In all these cases, an iterator object lets you split out the business of iterating… which may have all sorts of complexities of its own… from the things you actually want to work on. If you look at how hard it is to loop over something like Maya’s face-vertex combinations or UV-physical vertex pairs you can see why this is valuable.

So it’s hardly surprising that they show up in Maya – they’re generally a good practice in lots of contexts.

1 Like

Alright, cool, thanks!

So I guess my “jumping around” by just changing iterator index is not a problematic approach.

Yea I kind of like how iterators work.
Just trying to piece together some best practices.

So I should not consider it a performance question whether I want to work on lists through MFnMesh or use iterators like MItMeshVertex, except for the fact that I might create gigantic lists by calling, like, MFnMesh.getVertices or something.

Thankyou for clearing it up :slight_smile:

Well, jumping around large memory structures like vertex data has serious drawbacks. You really want your algorithm to be as sequential as possible. Read up on cpu caching. Also, I find iterators to be least readable due to their hidden “magic”, compared with traditional loops or raw pointer arithmetic.
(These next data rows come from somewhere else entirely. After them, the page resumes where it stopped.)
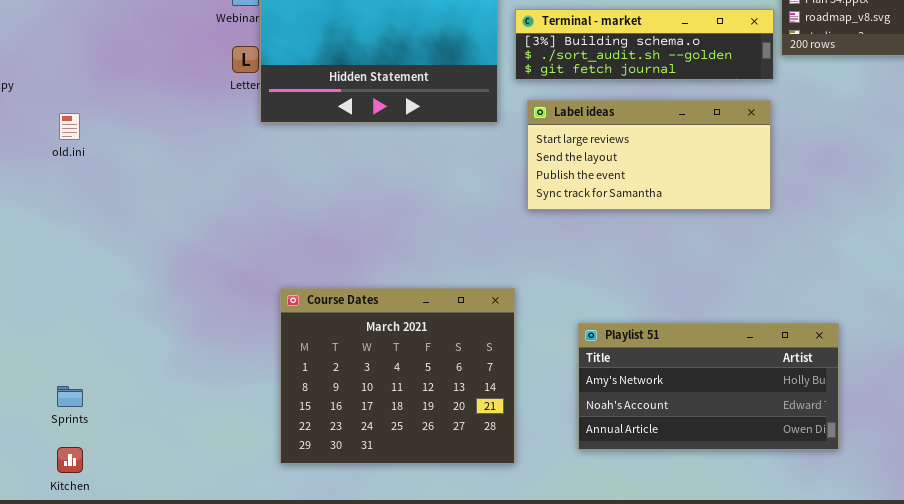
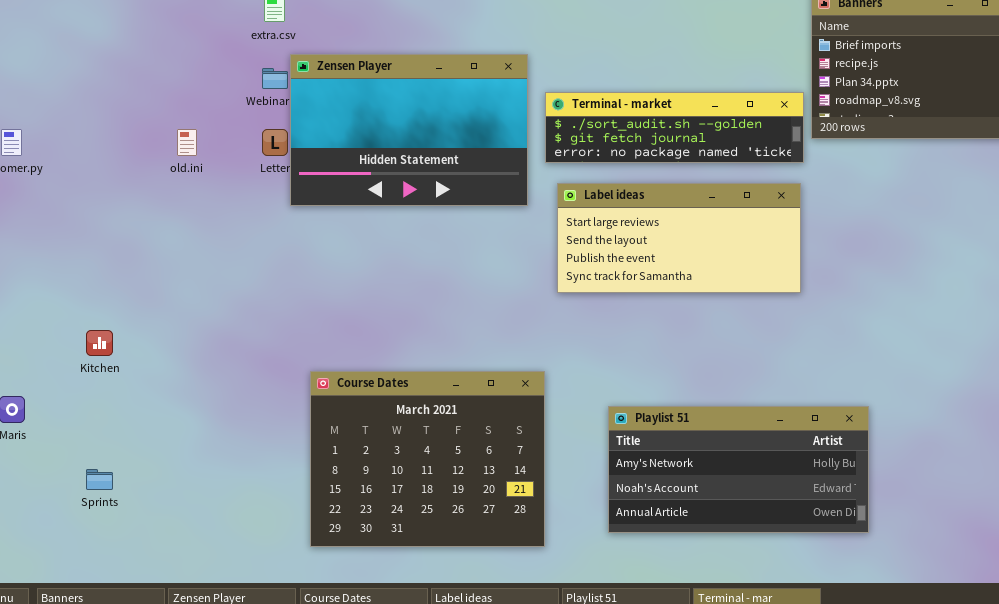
Terminal - market: [515,9,774,80] -> [545,92,804,163], scrolled down 1 row
old.ini: [59,113,80,140] -> [177,129,197,156], moved
Kitchen: [57,447,83,473] -> [86,330,113,356], moved

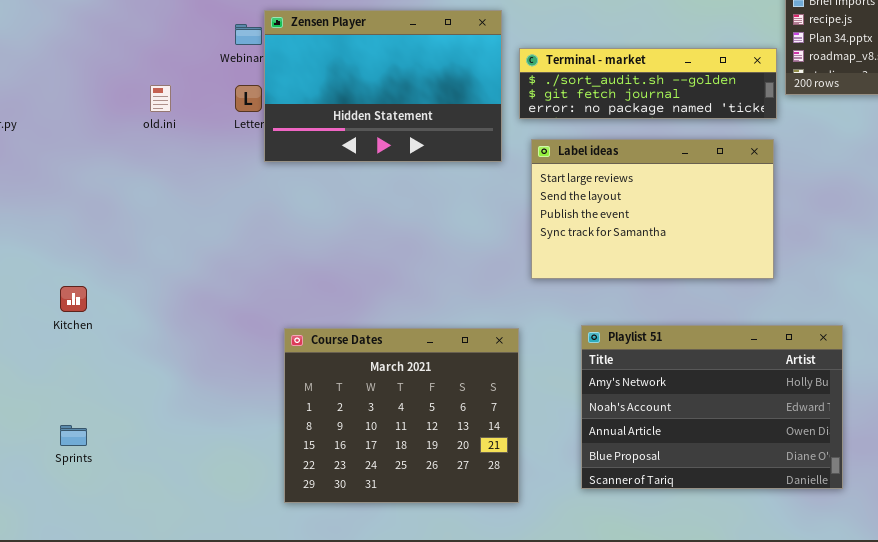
Label ideas: [557,183,801,293] -> [531,139,774,279], resized
Playlist 51: [608,406,869,533] -> [581,325,843,489], resized

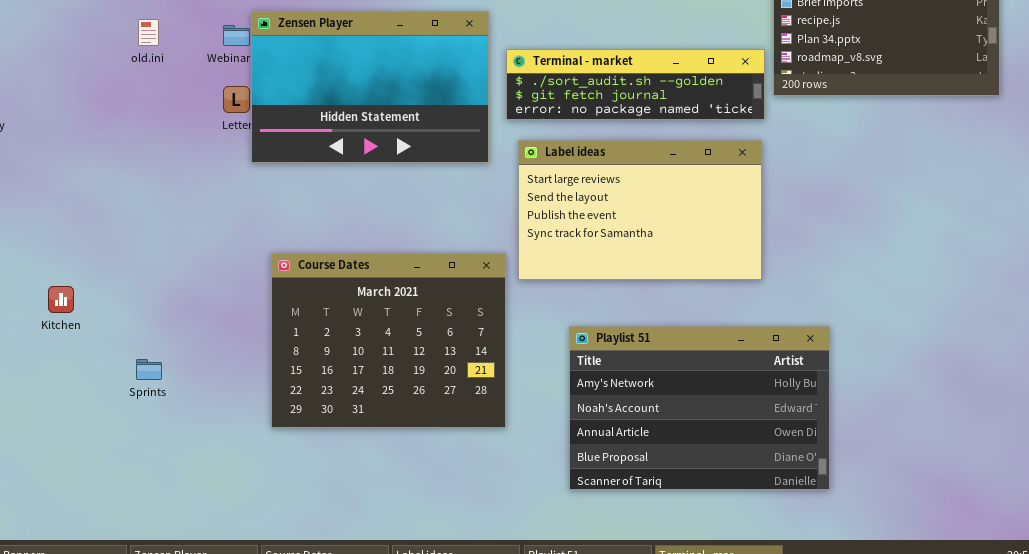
old.ini: [150,85,171,112] -> [138,19,159,46], moved
Course Dates: [284,328,519,503] -> [271,253,506,428], moved
Sprints: [60,425,87,446] -> [136,359,162,380], moved

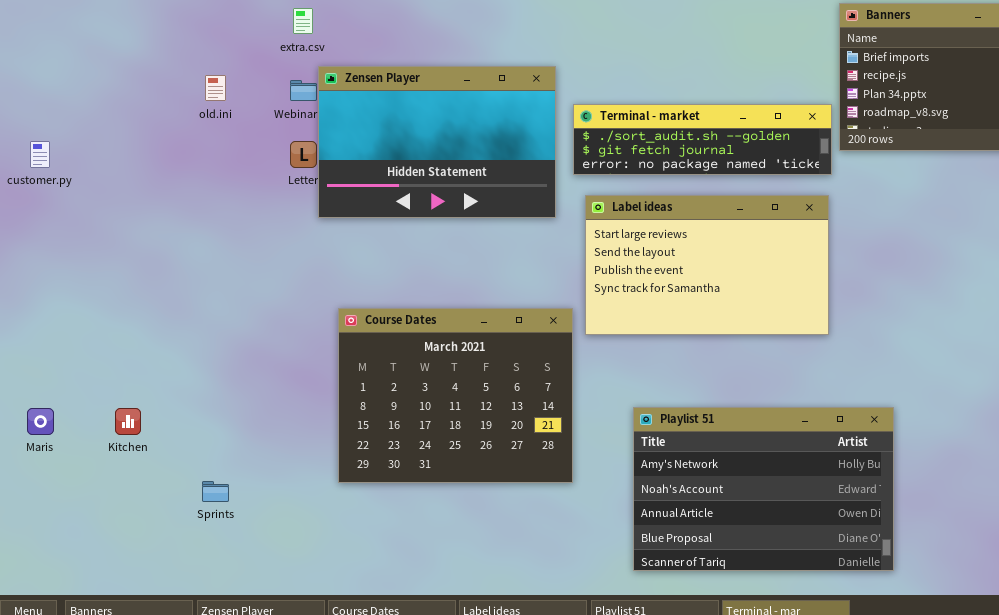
Kitchen: [48,286,74,313] -> [115,408,141,435], moved
Playlist 51: [569,326,830,490] -> [633,407,894,571], moved
Sprints: [136,359,162,380] -> [202,481,229,502], moved

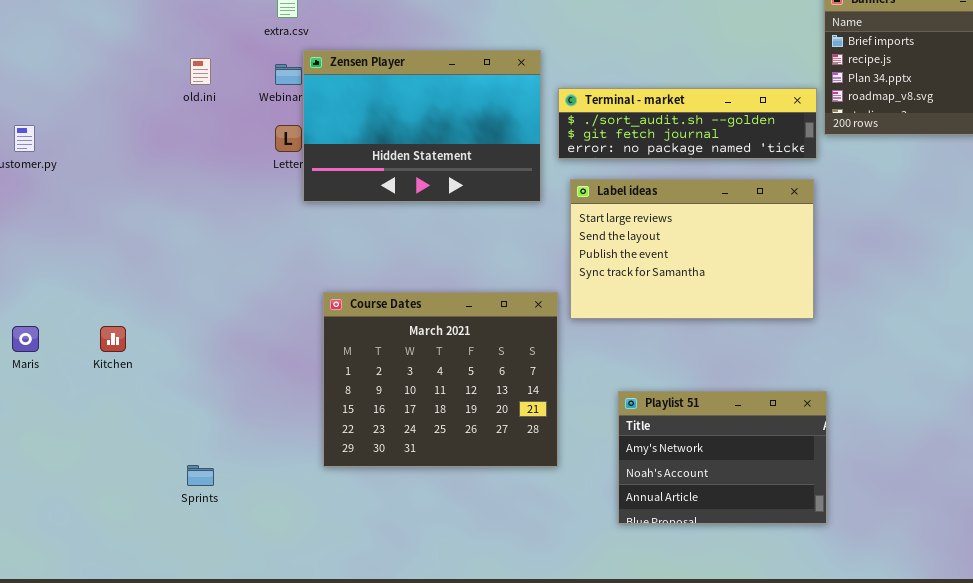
Playlist 51: [633,407,894,571] -> [618,391,827,524], resized
Maris: [27,408,54,435] -> [12,326,39,352], moved
Kitchen: [115,408,141,435] -> [100,326,126,352], moved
In python API work the iterators will probably be faster than writing the equivalent to a for {int i; i<x; i++} loop. In raw C++ it depends a lot on what you’re doing.

I’d be curious to hear more about how to use maya api iterators for non-sequential component access. Is the OP’s example of calling setIndex an on MItMeshEdge iterator the best method, or is gathering the vertex indices in a preliminary loop and then building an iterator that only travels those indices a better method? Is there another way?

How you judge “better”? Easy to write and easy to read, best performance, other?

Iterators work best for readability (most of the time, if used in “while more elements available, go to next” fashion). In Maya’s case, it might also mean they point directly to internal data (while “getPoints” would duplicate data in memory).

Performance is really something that needs to be measured. Like commented above, python API is much more performant with iterator, while in C++ your fastest memory access is probably something like…



Vertex * listOfVertices = <contiguous block of structs>
const size_t listLength = <known length in advance>;

Vertex * const end = listOfVertices+listLength;
for (Vertex *curr=listOfVertices;curr!=end;curr++){
    const Vertex &v = *curr; // probably not necessary, but additional hint for a compiler that we're not changing "curr" value inside loop block

    // do something with v.x, v.y, v.z
}


I understand this duplicates a lot of what std::vector would provide, but I still find raw pointers superior in speed. there’s not much magic that std::vector can do for you if you know the size of your structure in advance, and it’s much more implicit what you’re doing.

In any case, only do this is you find your algorithm to be absolute bottleneck of performance. In many cases for Maya that happens to be it’s own API, for example, updating MPlug values is vastly slower than computing them. Otherwise, fall back to higher level structures like stl or Maya containers and abstractions in order to not sacrifice the readability and robustness of your code.